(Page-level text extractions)
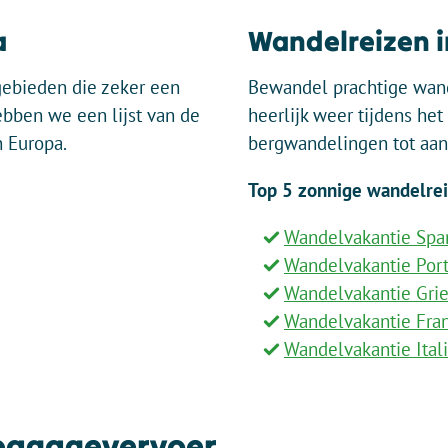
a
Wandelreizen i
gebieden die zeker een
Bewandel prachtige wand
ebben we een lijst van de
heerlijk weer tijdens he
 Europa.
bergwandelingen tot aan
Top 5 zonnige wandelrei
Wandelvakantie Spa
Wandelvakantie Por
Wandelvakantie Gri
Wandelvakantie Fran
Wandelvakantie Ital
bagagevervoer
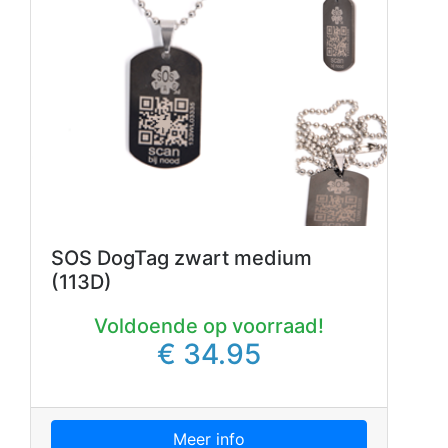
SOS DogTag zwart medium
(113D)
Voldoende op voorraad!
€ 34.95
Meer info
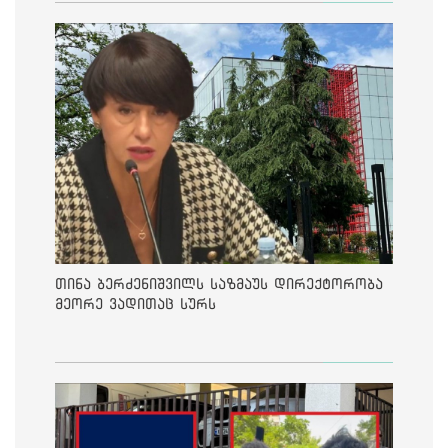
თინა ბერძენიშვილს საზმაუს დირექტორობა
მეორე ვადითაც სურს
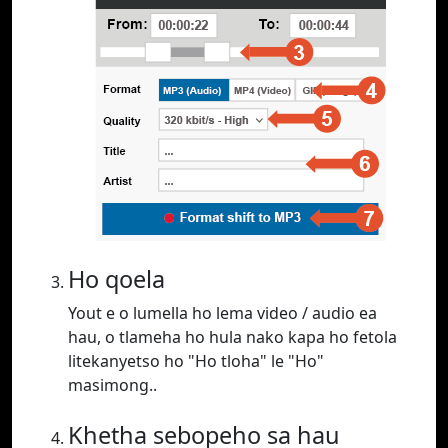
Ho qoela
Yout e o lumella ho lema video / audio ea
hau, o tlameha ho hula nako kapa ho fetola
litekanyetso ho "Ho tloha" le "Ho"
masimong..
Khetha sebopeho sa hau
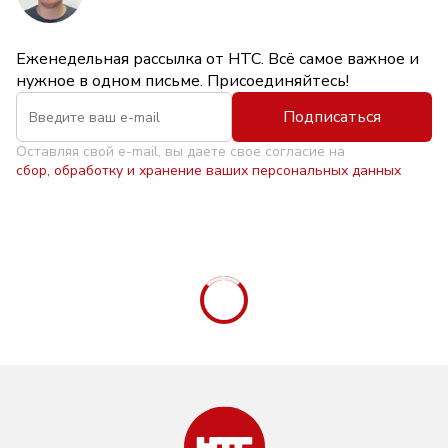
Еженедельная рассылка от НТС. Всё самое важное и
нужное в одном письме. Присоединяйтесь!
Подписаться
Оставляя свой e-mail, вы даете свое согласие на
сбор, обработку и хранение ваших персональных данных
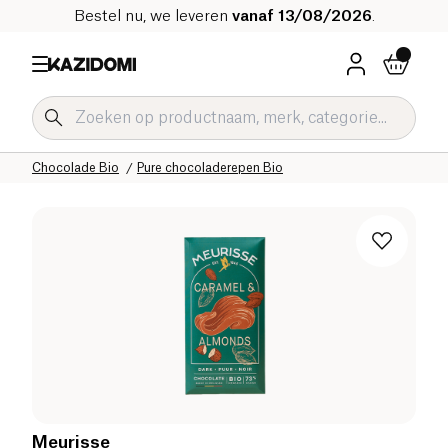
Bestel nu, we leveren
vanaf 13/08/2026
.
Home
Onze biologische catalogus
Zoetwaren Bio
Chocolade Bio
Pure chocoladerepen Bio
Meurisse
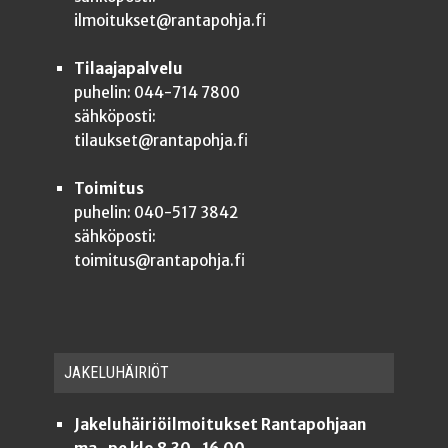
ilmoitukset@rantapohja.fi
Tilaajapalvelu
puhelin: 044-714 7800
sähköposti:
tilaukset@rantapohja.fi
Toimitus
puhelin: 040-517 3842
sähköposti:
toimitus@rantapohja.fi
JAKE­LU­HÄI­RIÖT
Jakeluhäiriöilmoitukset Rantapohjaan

→ WHAT TO DO:
Copy out, without any pictures, the lines of the records above from the one containing "Wandelvakantie Spa" through the final line, both ends included.

→ RESULT OF THE EXERCISE:
Wandelvakantie Spa
Wandelvakantie Por
Wandelvakantie Gri
Wandelvakantie Fran
Wandelvakantie Ital
bagagevervoer
SOS DogTag zwart medium
(113D)
Voldoende op voorraad!
€ 34.95
Meer info
თინა ბერძენიშვილს საზმაუს დირექტორობა
მეორე ვადითაც სურს
Ho qoela
Yout e o lumella ho lema video / audio ea
hau, o tlameha ho hula nako kapa ho fetola
litekanyetso ho "Ho tloha" le "Ho"
masimong..
Khetha sebopeho sa hau
Еженедельная рассылка от НТС. Всё самое важное и
нужное в одном письме. Присоединяйтесь!
Подписаться
Оставляя свой e-mail, вы даете свое согласие на
сбор, обработку и хранение ваших персональных данных
Bestel nu, we leveren
vanaf 13/08/2026
.
Home
Onze biologische catalogus
Zoetwaren Bio
Chocolade Bio
Pure chocoladerepen Bio
Meurisse
ilmoitukset@rantapohja.fi
Tilaajapalvelu
puhelin: 044-714 7800
sähköposti:
tilaukset@rantapohja.fi
Toimitus
puhelin: 040-517 3842
sähköposti:
toimitus@rantapohja.fi
JAKE­LU­HÄI­RIÖT
Jakeluhäiriöilmoitukset Rantapohjaan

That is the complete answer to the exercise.